### TEXT FOR ANALYSIS
☆ ☆ ☆ ☆ ☆ ☆ ☆

Cartoons – going back to the era of a whistling Mickey in Steamboat Willie – have seemed fundamental to the whole idea of movies that captured the collective consciousness in the 20th century.
So much so, that you might assume that the Oscars, going back to their founding in the late 1920s, have had a long relationship with cartoons. And you’d be right. And you’d be wrong.
Starting in 1931 at the Academy’s 5th awards, the Academy Award for animated short film category was inaugurated, under its original title, “short subjects, cartoons,” by which it was known through the end of the 1960s.
There’s a reason that, during this stretch Walt Disney became the most statue-laden person in Oscar history (at 22), for titles like The Three Little Pigs, Ferdinand the Bull, and many more. But wouldn’t a film like Snow White or Fantasia have been nominated in the feature category, way back when, too?

☆ ☆ ☆ ☆ ☆ ☆ ☆

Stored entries
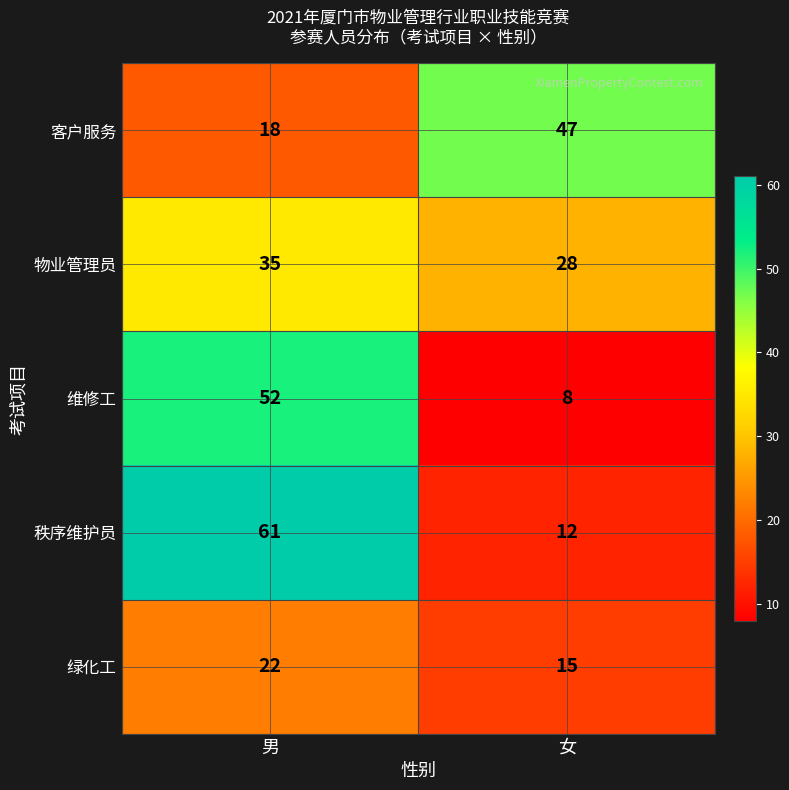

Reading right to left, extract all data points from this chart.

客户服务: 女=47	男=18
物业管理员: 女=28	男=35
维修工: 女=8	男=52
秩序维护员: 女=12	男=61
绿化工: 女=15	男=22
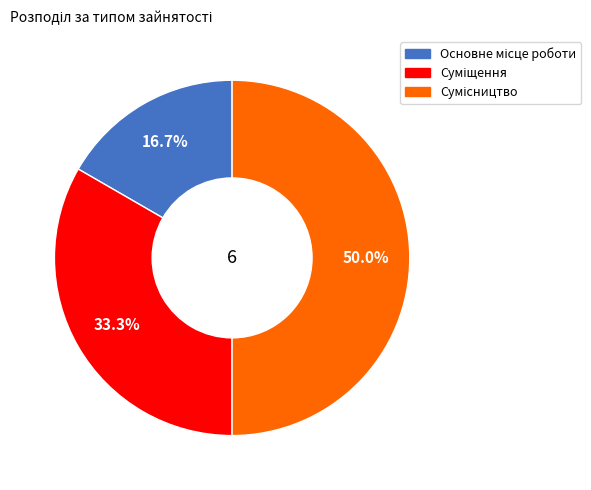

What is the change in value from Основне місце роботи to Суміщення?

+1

☆ ☆ ☆ ☆ ☆ ☆ ☆

### COMPLETE THE FOLLOWING
**1)** Reproduce the passage on the Oscars and cartoons word for word, beginning at the words "So much so, that" and stopping after "back when, too?".
**2)** According to the passage on the Oscars and cartoons, why might someone assume the Oscars have long had a relationship with cartoons? Answer in one to three sentences.

### YOUR WRITTEN ANSWERS
**1)**
So much so, that you might assume that the Oscars, going back to their founding in the late 1920s, have had a long relationship with cartoons. And you’d be right. And you’d be wrong.
Starting in 1931 at the Academy’s 5th awards, the Academy Award for animated short film category was inaugurated, under its original title, “short subjects, cartoons,” by which it was known through the end of the 1960s.
There’s a reason that, during this stretch Walt Disney became the most statue-laden person in Oscar history (at 22), for titles like The Three Little Pigs, Ferdinand the Bull, and many more. But wouldn’t a film like Snow White or Fantasia have been nominated in the feature category, way back when, too?

**2)** Cartoons, going back to a whistling Mickey in Steamboat Willie, have seemed fundamental to the whole idea of movies that captured the collective consciousness in the 20th century. That makes it natural to assume the Oscars, founded in the late 1920s, have embraced them from early on.